### [THE TASK]
From the first line of the data through the line containing "April 14, 2022", transcribe each line exactly. Pictures do not belong in the copy.

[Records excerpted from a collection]

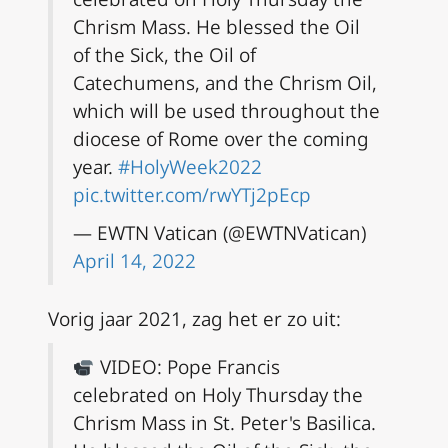
Chrism Mass. He blessed the Oil
of the Sick, the Oil of
Catechumens, and the Chrism Oil,
which will be used throughout the
diocese of Rome over the coming
year.
#HolyWeek2022
pic.twitter.com/rwYTj2pEcp
— EWTN Vatican (@EWTNVatican)
April 14, 2022
Vorig jaar 2021, zag het er zo uit:
VIDEO: Pope Francis
celebrated on Holy Thursday the
Chrism Mass in St. Peter's Basilica.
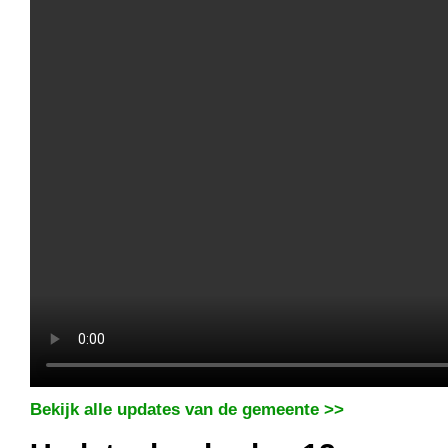
Bekijk alle updates van de gemeente >>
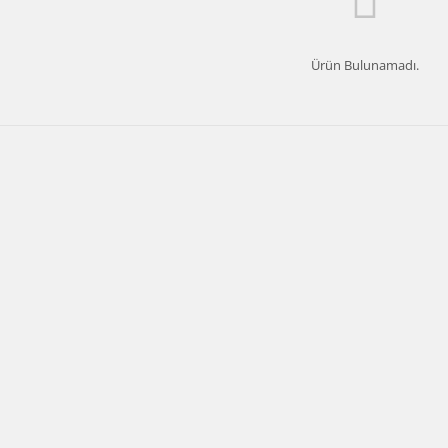
Ürün Bulunamadı.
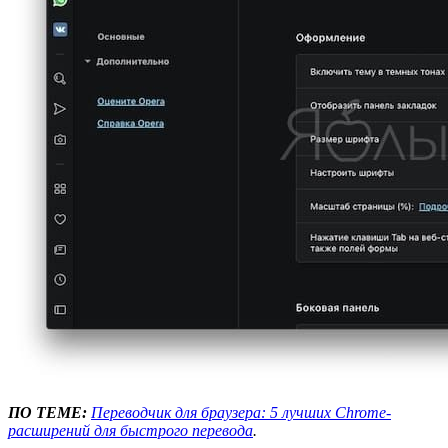
ПО ТЕМЕ:
Переводчик для браузера: 5 лучших Chrome-
расширений для быстрого перевода
.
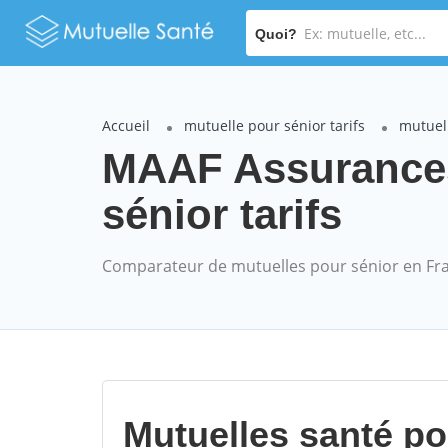
Quoi?
Accueil
mutuelle pour sénior tarifs
mutuel
MAAF Assurance
sénior tarifs
Comparateur de mutuelles pour sénior en Fr
Mutuelles santé p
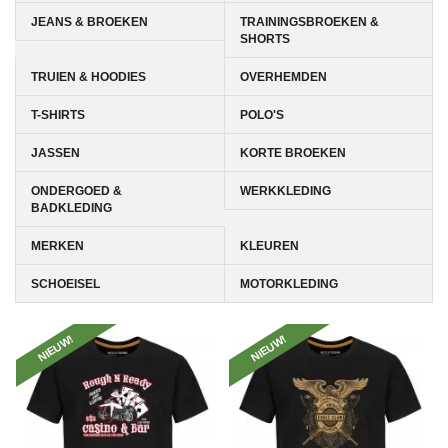
JEANS & BROEKEN
TRAININGSBROEKEN &
SHORTS
TRUIEN & HOODIES
OVERHEMDEN
T-SHIRTS
POLO'S
JASSEN
KORTE BROEKEN
ONDERGOED &
WERKKLEDING
BADKLEDING
MERKEN
KLEUREN
SCHOEISEL
MOTORKLEDING
NIEUW!
NIEUW!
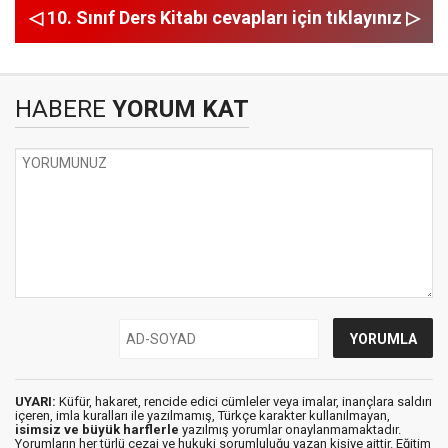
◁ 10. Sınıf Ders Kitabı cevapları için tıklayınız ▷
HABERE
YORUM KAT
UYARI:
Küfür, hakaret, rencide edici cümleler veya imalar, inançlara saldırı
içeren, imla kuralları ile yazılmamış, Türkçe karakter kullanılmayan,
isimsiz ve büyük harflerle
yazılmış yorumlar onaylanmamaktadır.
Yorumların her türlü cezai ve hukuki sorumluluğu yazan kişiye aittir. Eğitim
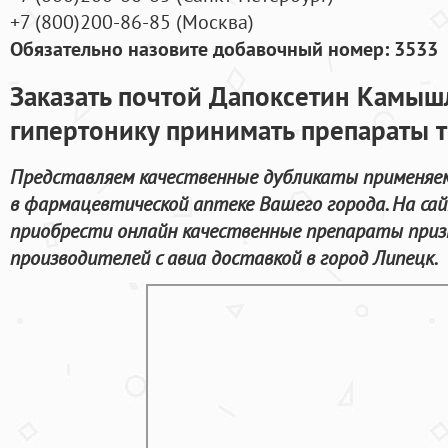
+7
(800
)200-86-85
(
Москва)
Обязательно назовите добавочный номер: 3533
Заказать почтой Дапоксетин Камы
гипертонику принимать препараты т
Представляем качественные дубликаты применяем
в фармацевтической аптеке Вашего города. На са
приобрести онлайн качественные препараты приз
производителей с авиа доставкой в город Липецк.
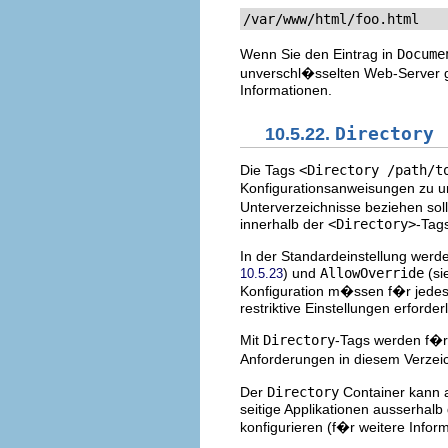
/var/www/html/foo.html
Wenn Sie den Eintrag in
Docume
unverschl�sselten Web-Server g
Informationen.
10.5.22.
Directory
Die Tags
<Directory /path/t
Konfigurationsanweisungen zu um
Unterverzeichnisse beziehen sol
innerhalb der
<Directory>
-Tag
In der Standardeinstellung werd
) und
AllowOverride
(si
10.5.23
Konfiguration m�ssen f�r jedes 
restriktive Einstellungen erforderl
Mit
Directory
-Tags werden f�
Anforderungen in diesem Verzei
Der
Directory
Container kann 
seitige Applikationen ausserhalb
konfigurieren (f�r weitere Info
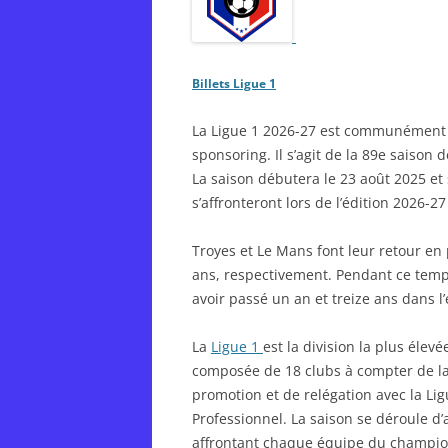
Billets Ligue 1
La Ligue 1 2026-27 est communément 
sponsoring. Il s’agit de la 89e saison d
La saison débutera le 23 août 2025 et
s’affronteront lors de l’édition 2026-27
Troyes et Le Mans font leur retour en
ans, respectivement. Pendant ce temp
avoir passé un an et treize ans dans l’é
La
Ligue 1
est la division la plus élev
composée de 18 clubs à compter de la
promotion et de relégation avec la Lig
Professionnel. La saison se déroule d’
affrontant chaque équipe du championn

### [ANSWER SPACE]
Chrism Mass. He blessed the Oil
of the Sick, the Oil of
Catechumens, and the Chrism Oil,
which will be used throughout the
diocese of Rome over the coming
year.
#HolyWeek2022
pic.twitter.com/rwYTj2pEcp
— EWTN Vatican (@EWTNVatican)
April 14, 2022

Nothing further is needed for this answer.